# [Activity]
Retype everything in the listing, leaving each line exactly as it is.

# [Source data]
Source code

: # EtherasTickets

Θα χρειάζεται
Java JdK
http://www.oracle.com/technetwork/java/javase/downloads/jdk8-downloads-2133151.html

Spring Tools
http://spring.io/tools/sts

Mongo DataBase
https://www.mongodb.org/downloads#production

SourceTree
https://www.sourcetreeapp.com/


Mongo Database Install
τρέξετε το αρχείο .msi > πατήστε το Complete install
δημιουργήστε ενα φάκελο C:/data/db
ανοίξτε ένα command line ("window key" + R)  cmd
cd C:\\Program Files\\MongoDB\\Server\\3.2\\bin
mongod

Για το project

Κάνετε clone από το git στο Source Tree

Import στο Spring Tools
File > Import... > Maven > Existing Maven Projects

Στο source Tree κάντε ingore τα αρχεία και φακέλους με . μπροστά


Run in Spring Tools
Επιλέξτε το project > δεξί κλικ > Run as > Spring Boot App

# [Worked solution]
Source code

: # EtherasTickets

Θα χρειάζεται
Java JdK
http://www.oracle.com/technetwork/java/javase/downloads/jdk8-downloads-2133151.html

Spring Tools
http://spring.io/tools/sts

Mongo DataBase
https://www.mongodb.org/downloads#production

SourceTree
https://www.sourcetreeapp.com/


Mongo Database Install
τρέξετε το αρχείο .msi > πατήστε το Complete install
δημιουργήστε ενα φάκελο C:/data/db
ανοίξτε ένα command line ("window key" + R)  cmd
cd C:\\Program Files\\MongoDB\\Server\\3.2\\bin
mongod

Για το project

Κάνετε clone από το git στο Source Tree

Import στο Spring Tools
File > Import... > Maven > Existing Maven Projects

Στο source Tree κάντε ingore τα αρχεία και φακέλους με . μπροστά


Run in Spring Tools
Επιλέξτε το project > δεξί κλικ > Run as > Spring Boot App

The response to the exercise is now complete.